Logé
Als popjournalist kwam je vroeger nog eens ergens. In Hoogland bijvoorbeeld, een dorp onder de rook van Amersfoort, alwaar ik in zaal Concordia mijn eerste optreden van de Frank Boeijen Groep bijwoonde. We schrijven september 1983. Het was nog in de dagen dat ze bij Muziekkrant Oor tweemaal per maand een medewerkersvergadering belegden. Op dinsdagmiddag evalueerden we dan eerst met z’n allen het vorige nummer, waarna de interviews voor de komende edities werden uitgezet. Zo was die nazomer op de burelen te Hilversum voor het eerst de naam van Frank Boeijen gevallen, destijds nog een tieneridool in het kielzog van Doe Maar, Het Goede Doel en Toontje Lager.
Wie voelde zich geroepen? Doodse stilte onder de medewerkers. Mij schoot ondertussen een voorvalletje uit het tv-programma Countdown te binnen: Erik de Zwart die een min of meer impertinente vraag over Linda stelde, waarop de met een hoofdband getooide zanger bij wijze van antwoord de populaire presentator schaterlachend door diens haardos had gewoeld. Dat had me wel voor hem ingenomen. Plus dat er met zijn singletjes eigenlijk ook weinig mis was. Wat lette mij dus om voor de afwisseling eens een Nederlandse artiest te doen? Ter redactie keken ze mij aan of men collectief water zag branden.

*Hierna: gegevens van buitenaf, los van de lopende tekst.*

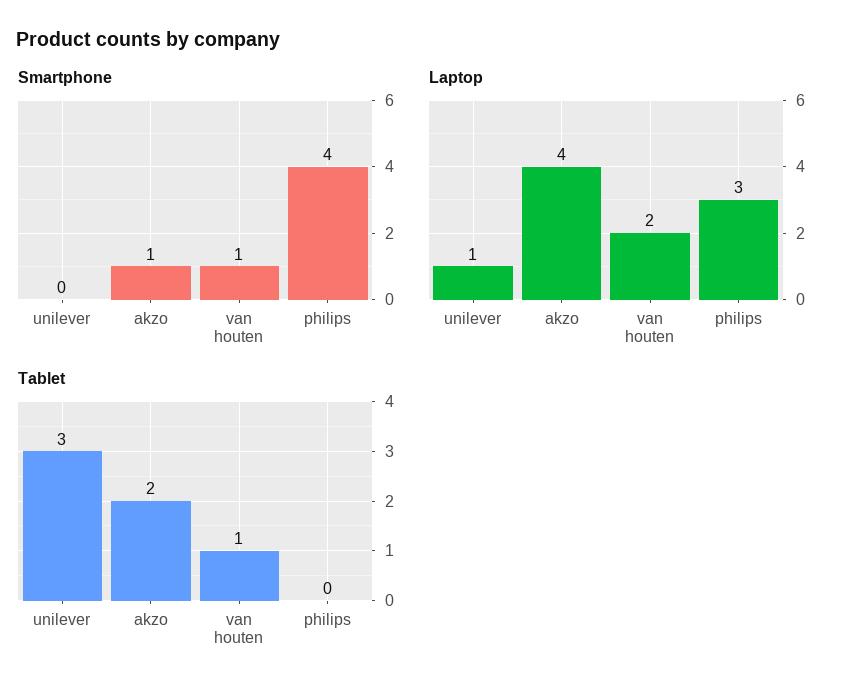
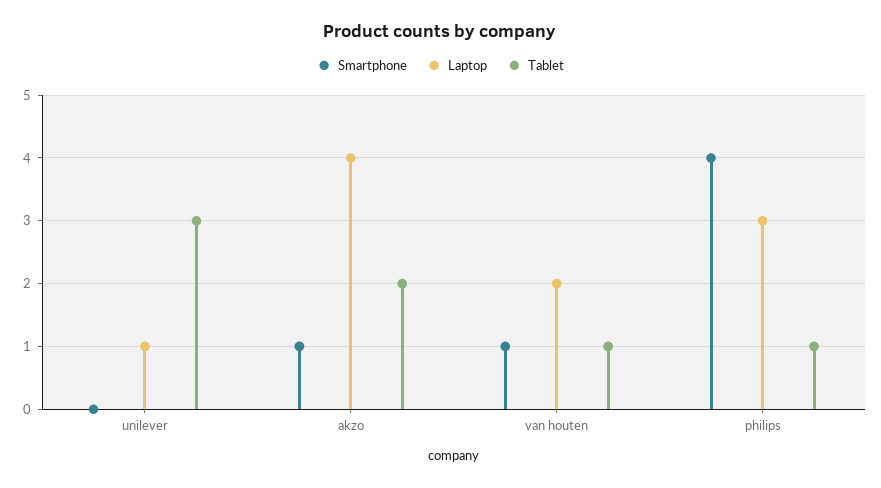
Tablet, philips: 0 -> 1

Van dat optreden in zaal Concordia weet ik me, zelfs met de beste wil van de wereld, volstrekt niets te herinneren, behalve dan dat hoge podium. Wat ik me wel moeiteloos voor de geest kan halen, is de kluwen bimbettes bij de ingang van de kleedkamer, die met pocketcamera’s in hun knuistjes geklemd, na afloop geduldig bleven wachten tot ze met hun idool op de foto konden. Die kleedkamer was trouwens een soort berghok, zonder wc, laat staan een douche. Wat tot mijn verbazing niet de minste reden tot klagen gaf, want de jongens hadden zich naar eigen zeggen ook wel eens ergens op het damestoilet moeten omkleden. Viermaal per week trokken ze destijds het land in om zich in parochiezalen, discotheken en feesttenten in het zweet te werken voor dweperige meiden en bier hijsende knullen.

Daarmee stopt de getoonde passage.